I got 3 CR Magnetics CR3110 current transformers. I connected ran a wire in series with the 24vac thermostat lines, and 5 wraps around the CR3110; one with 8 wraps; more on that later. On the other side of the CR3110, I have a bridge rectifier, 10k resistor, and 4.7uf capacitor. Two of them I'm running into DS2406 inputs, and one into the Hobby Boards HVAC monitor -- the one with the 8 wraps.

The HVAC monitor shows 0.26-0.27 volts when the thermostat is on, so it's very easy to monitor. With the DS2406 inputs, the 10k resistor to ground keeps the inputs low when the thermostats are off, and the 2.5 or so volts coming off the current transformer are plenty to turn on DS2406 input.

I have one of these on each of my two furnace burners so I can monitor total on time, and one on the main house heating zone.
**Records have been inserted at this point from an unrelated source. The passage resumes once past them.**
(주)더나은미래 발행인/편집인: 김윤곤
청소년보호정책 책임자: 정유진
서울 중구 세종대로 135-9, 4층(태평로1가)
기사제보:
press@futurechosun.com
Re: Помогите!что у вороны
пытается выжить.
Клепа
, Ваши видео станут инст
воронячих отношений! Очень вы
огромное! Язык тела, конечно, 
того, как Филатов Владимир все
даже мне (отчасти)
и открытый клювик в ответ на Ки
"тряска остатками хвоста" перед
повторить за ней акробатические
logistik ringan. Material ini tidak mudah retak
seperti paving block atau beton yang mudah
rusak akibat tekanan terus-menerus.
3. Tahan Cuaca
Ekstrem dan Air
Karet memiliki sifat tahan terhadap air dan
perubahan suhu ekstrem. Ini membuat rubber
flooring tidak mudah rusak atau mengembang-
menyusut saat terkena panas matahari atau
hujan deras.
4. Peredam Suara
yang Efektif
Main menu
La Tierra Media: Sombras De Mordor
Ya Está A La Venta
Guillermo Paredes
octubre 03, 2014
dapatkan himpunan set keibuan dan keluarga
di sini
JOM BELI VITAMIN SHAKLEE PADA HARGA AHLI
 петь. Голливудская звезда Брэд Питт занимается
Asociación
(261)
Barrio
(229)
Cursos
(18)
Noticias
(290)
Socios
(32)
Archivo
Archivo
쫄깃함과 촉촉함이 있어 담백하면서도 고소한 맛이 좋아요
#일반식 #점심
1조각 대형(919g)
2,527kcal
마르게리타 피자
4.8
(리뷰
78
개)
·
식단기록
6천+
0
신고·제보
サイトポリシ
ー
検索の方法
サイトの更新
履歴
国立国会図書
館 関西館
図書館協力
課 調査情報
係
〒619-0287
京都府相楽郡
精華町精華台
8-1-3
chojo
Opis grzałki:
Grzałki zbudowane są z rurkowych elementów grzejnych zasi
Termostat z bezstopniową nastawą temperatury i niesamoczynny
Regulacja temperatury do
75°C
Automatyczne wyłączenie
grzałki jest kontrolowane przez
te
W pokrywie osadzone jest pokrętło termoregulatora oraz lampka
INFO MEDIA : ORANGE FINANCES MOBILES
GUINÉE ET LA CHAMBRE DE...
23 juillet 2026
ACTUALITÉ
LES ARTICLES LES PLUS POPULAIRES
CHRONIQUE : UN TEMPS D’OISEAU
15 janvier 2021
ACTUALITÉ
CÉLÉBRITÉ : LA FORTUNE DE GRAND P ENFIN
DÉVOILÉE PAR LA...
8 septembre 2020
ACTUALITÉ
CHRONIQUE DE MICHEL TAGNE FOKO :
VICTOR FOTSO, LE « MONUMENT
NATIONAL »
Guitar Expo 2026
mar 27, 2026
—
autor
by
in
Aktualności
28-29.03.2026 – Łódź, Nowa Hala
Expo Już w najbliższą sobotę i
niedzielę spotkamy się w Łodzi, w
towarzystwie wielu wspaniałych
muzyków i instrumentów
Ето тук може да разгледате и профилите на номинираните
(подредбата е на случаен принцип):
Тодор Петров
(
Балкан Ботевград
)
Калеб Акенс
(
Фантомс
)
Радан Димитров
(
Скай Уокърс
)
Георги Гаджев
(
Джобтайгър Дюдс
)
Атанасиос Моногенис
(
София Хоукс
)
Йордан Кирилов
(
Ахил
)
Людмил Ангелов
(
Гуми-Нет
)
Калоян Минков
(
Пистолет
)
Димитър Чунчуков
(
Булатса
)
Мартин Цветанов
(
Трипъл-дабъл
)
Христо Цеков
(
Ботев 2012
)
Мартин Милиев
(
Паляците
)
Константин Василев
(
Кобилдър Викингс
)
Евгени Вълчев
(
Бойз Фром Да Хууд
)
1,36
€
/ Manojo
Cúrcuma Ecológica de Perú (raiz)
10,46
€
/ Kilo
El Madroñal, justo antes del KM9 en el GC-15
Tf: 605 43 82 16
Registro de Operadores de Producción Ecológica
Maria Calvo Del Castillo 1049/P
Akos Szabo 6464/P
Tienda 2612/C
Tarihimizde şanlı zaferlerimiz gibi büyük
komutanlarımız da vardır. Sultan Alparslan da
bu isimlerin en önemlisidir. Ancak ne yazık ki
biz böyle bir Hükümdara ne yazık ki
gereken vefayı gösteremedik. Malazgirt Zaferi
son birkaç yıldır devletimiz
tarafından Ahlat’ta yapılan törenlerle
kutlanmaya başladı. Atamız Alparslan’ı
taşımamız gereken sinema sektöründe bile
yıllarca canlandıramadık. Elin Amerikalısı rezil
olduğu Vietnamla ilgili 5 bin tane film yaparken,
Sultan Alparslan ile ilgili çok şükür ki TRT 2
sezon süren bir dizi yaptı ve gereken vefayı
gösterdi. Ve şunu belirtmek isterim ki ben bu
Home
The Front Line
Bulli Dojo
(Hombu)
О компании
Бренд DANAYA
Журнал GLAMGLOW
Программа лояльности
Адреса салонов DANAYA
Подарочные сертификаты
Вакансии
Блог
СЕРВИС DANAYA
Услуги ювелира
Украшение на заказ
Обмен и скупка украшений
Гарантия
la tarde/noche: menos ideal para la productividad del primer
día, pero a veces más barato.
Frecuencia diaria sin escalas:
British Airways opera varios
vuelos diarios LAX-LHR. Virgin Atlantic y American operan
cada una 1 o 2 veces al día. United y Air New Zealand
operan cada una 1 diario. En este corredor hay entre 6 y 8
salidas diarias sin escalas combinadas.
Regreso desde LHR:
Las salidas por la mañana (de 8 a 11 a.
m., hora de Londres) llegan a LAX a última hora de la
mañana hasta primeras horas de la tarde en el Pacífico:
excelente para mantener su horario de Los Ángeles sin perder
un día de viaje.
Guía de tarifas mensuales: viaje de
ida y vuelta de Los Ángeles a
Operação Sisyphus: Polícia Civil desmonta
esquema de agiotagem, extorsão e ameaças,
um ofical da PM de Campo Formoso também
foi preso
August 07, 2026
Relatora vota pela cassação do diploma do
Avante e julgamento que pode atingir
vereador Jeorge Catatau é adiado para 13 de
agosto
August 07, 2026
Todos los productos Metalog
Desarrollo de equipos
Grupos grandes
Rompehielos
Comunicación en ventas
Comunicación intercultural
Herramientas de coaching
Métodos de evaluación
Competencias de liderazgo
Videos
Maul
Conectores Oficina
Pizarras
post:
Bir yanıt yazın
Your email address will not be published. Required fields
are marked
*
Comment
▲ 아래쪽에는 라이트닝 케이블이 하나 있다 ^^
My plugin shows live status in Homeseer, and logs all on-times and durations to a database.

With this setup, all you need is a 1-wire input: DS2405, DS2406 or DS2408. Since I have the HVAC monitor, I have one monitor going there so I can ensure my plugin fully supports it.

The CR3110 units are about $15 apiece, plus another $2 in parts each. Unfortunately, the $ add up, but the data I'm generating should allow a quick payback. I'm going to order a bunch more so I can monitor 4 more heating zones, plus a few other things.

So far I'm very happy with the setup, and everything is on the low-voltage side of things, which I certainly prefer as well.